La mécanique fonctionna plutôt bien lorsque les présidents américains étaient forts et
pouvaient compter sur un large soutien interne en cas d’accord signé avec Moscou. Donald
Trump, hélas, n’entre pas dans la catégorie des présidents « forts ». Pour ne rien arranger,
dès les premiers jours de sa présidence, les relations avec la Russie se sont retrouvées au
centre de l’affrontement qui opposait Maison Blanche et Capitole, partis républicain et
démocrate, alliés politiques du nouveau venu et adversaires déclarés. Dès lors, tout résultat
positif issu d’un sommet Trump-Poutine aurait été assimilé par le gros de l’establishment
américain à une concession injustifiée, un compromis inconséquent et une défaite de ce
président si mal aimé — dudit establishment. À ce point de paranoïa politique, il n’est pas
jusqu’à une capitulation totale et inconditionnelle de Moscou qui n’eût été perçue à
Washington comme une machination sournoise, une de plus, fomentée par Poutine le
maléfique, et comme un nouvel échec extérieur de ce Trump narcissique, naïf et
incompétent.
Eu égard au style diplomatique très singulier de Donald Trump, il est vrai que même un
éventuel accord conclu en tête à tête avec le président russe ne serait pas l’abri de
rectifications ultérieures, d’interprétations subjectives, voire de révisions unilatérales.

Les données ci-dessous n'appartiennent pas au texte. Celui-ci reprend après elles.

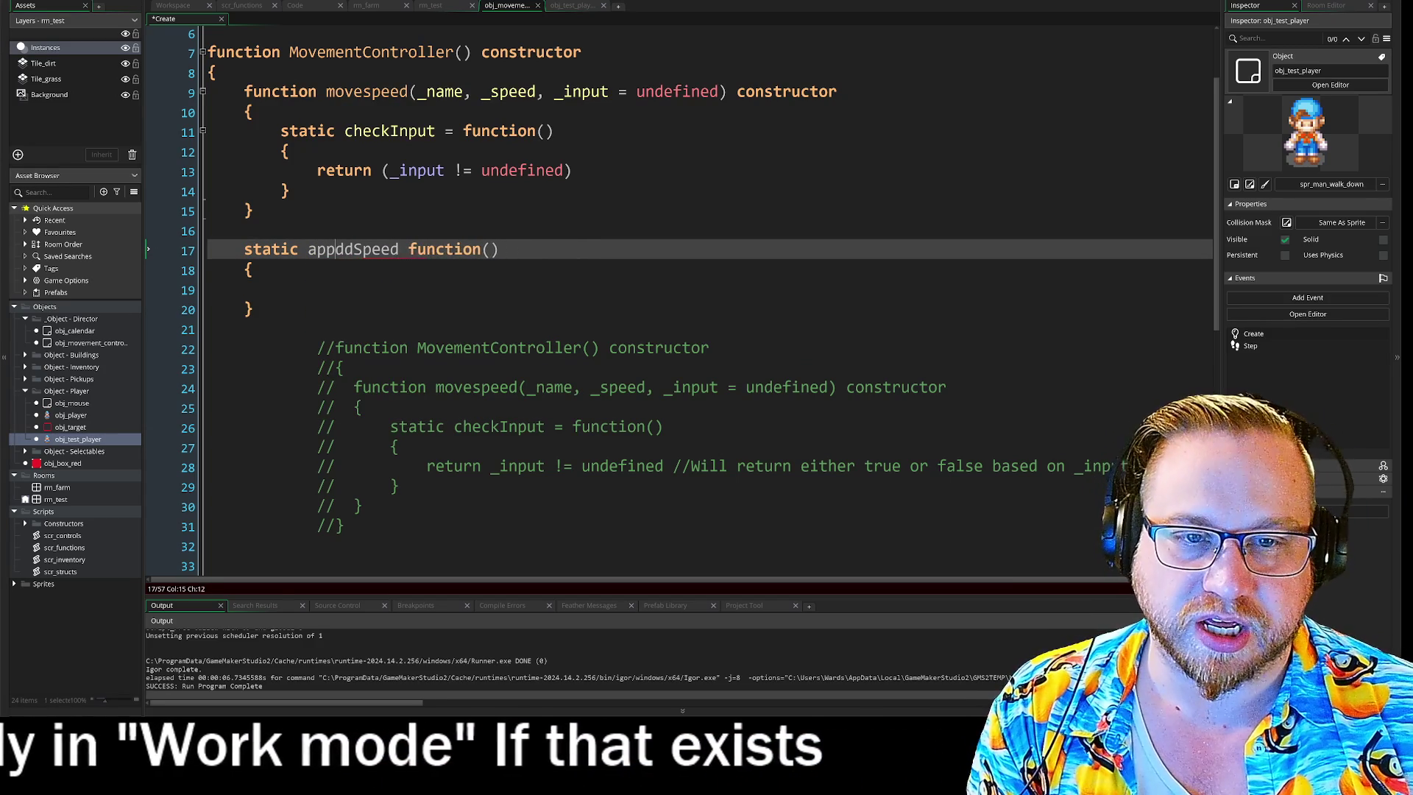
key("End")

D’Emmanuel Macron et Justin Trudeau à Xi Jinping et Kim Jong-un, Donald Trump a toujours
fait l’éloge de ses partenaires de négociation, de préférence juste après les avoir
personnellement rencontrés. Pour autant, ces satisfecit ne l’ont jamais dissuadé de mettre
sous pression les mêmes « types géniaux » — great guys — salués à longueur de tweets. Il
n’y a aucune raison de penser que Vladimir Poutine échapperait à la règle.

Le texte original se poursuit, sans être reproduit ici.